ABOUT THIS TASK
Copy every line of text in the items below word for word, and leave out the pictures.

EXERCISE MATERIALS
=-=-=-=-=

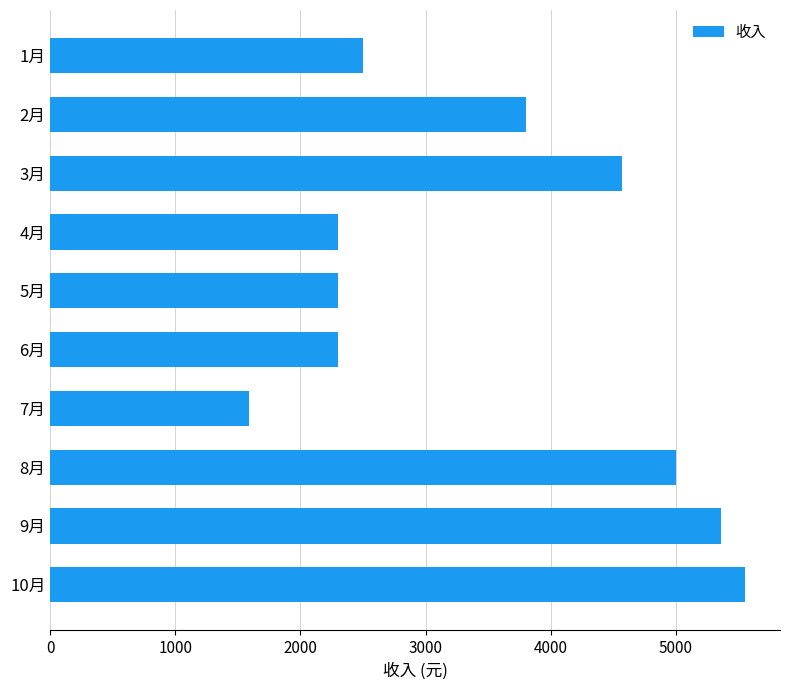

Reading top to bottom, transcribe all the data shown in this chart.

1月=2500	2月=3800	3月=4568	4月=2300	5月=2300	6月=2300	7月=1588	8月=5000	9月=5360	10月=5555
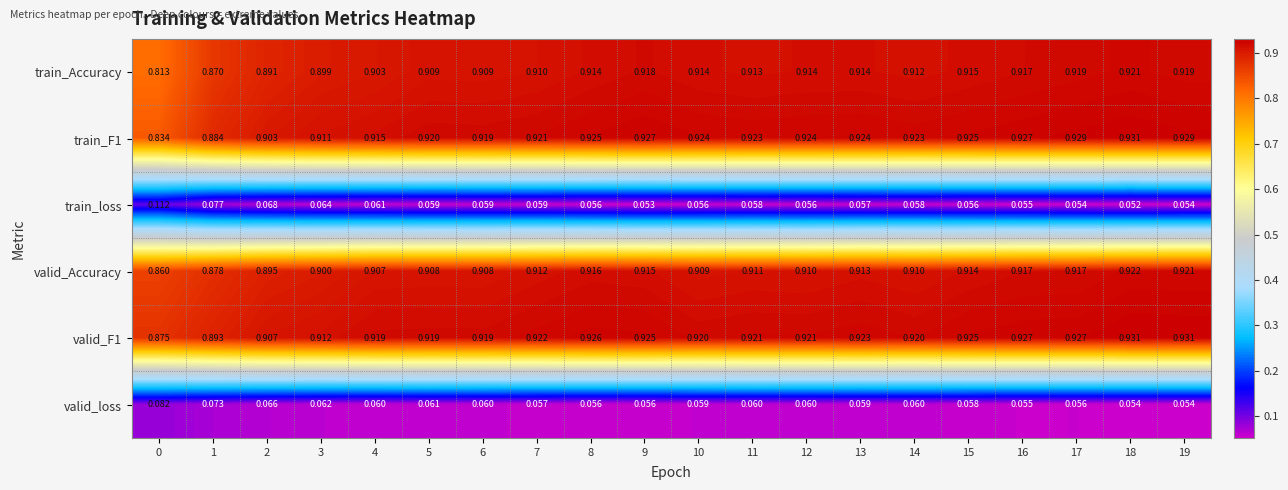

Is the value of valid_Accuracy at 11 greater than the value of valid_loss at 4?

Yes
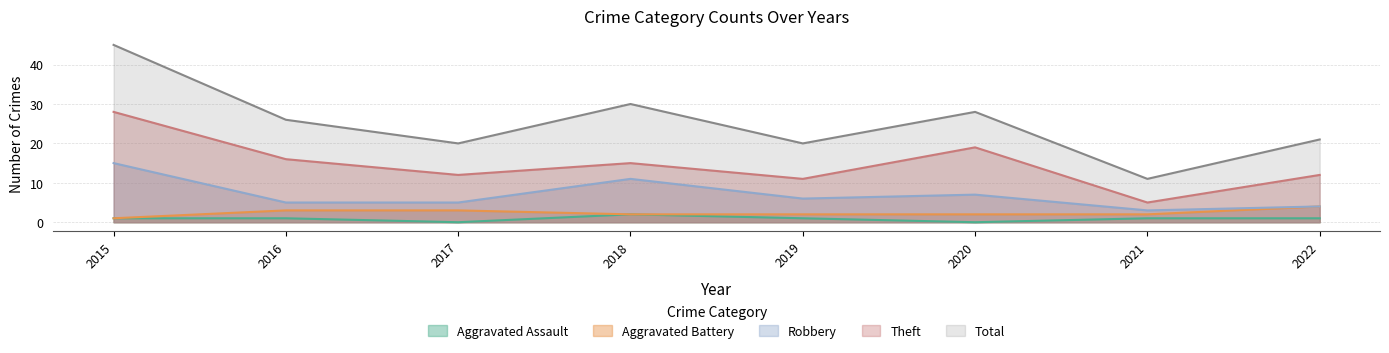

How many lines are shown in the chart?

5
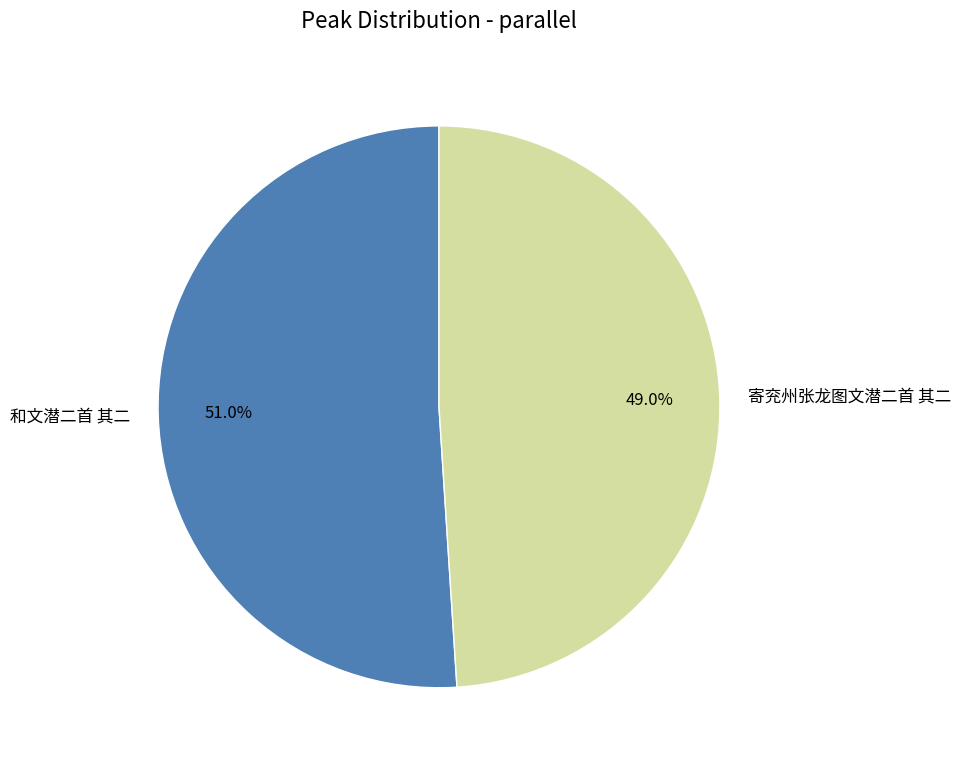

How much of the chart is everything except 寄兖州张龙图文潜二首 其二?

51.0%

=-=-=-=-=

ANSWER SECTION
Reading top to bottom, transcribe all the data shown in this chart.

1月=2500	2月=3800	3月=4568	4月=2300	5月=2300	6月=2300	7月=1588	8月=5000	9月=5360	10月=5555

Is the value of valid_Accuracy at 11 greater than the value of valid_loss at 4?

Yes

How many lines are shown in the chart?

5

How much of the chart is everything except 寄兖州张龙图文潜二首 其二?

51.0%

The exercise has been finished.